- _EXERCISE INSTRUCTIONS_
Repeat nothing but the lines below running from the one containing "ring mcp: (87, 339)" to the one containing "middle dip: (317, 332)". Keep both end lines.

START PROVIDED RECORDS

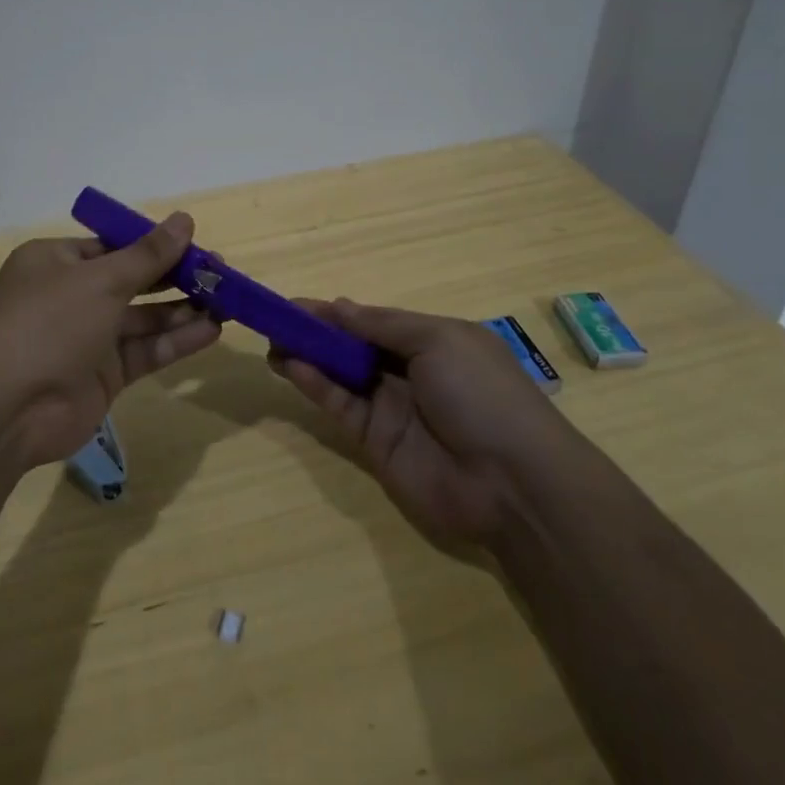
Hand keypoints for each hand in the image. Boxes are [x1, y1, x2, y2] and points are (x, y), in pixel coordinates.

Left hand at [0, 212, 221, 466]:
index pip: (113, 246)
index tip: (196, 245)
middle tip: (221, 274)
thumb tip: (185, 219)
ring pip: (143, 318)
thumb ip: (148, 255)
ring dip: (183, 310)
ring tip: (228, 302)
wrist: (4, 409)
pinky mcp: (103, 376)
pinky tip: (212, 331)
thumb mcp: (100, 280)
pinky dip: (176, 341)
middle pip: (133, 281)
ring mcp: (87, 339)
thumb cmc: (47, 323)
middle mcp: (71, 297)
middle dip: (175, 277)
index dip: (155, 244)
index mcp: (57, 262)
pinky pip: (145, 351)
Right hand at [269, 299, 556, 542]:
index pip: (374, 321)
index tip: (297, 303)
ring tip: (272, 340)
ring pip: (340, 374)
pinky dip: (314, 384)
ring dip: (308, 356)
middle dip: (317, 332)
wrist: (512, 482)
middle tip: (276, 321)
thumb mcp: (439, 340)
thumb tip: (339, 306)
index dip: (337, 312)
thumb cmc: (481, 393)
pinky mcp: (374, 441)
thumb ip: (384, 325)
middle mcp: (408, 371)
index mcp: (431, 341)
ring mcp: (390, 407)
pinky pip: (339, 405)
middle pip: (353, 346)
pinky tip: (290, 365)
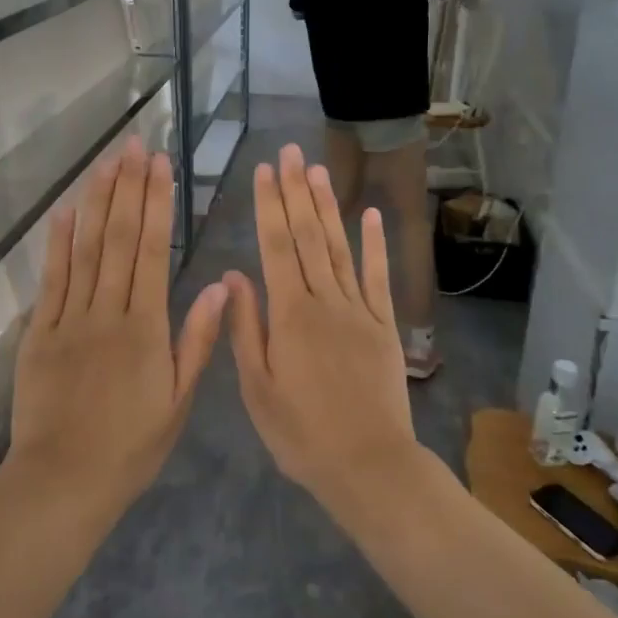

END PROVIDED RECORDS

- _RESPONSE TO THIS EXERCISE_
ring mcp: (87, 339)
thumb cmc: (47, 323)
middle mcp: (71, 297)
middle dip: (175, 277)
index dip: (155, 244)
index mcp: (57, 262)
pinky pip: (145, 351)
Right hand at [269, 299, 556, 542]:
index pip: (374, 321)
index tip: (297, 303)
ring tip: (272, 340)
ring pip: (340, 374)
pinky dip: (314, 384)
ring dip: (308, 356)
middle dip: (317, 332)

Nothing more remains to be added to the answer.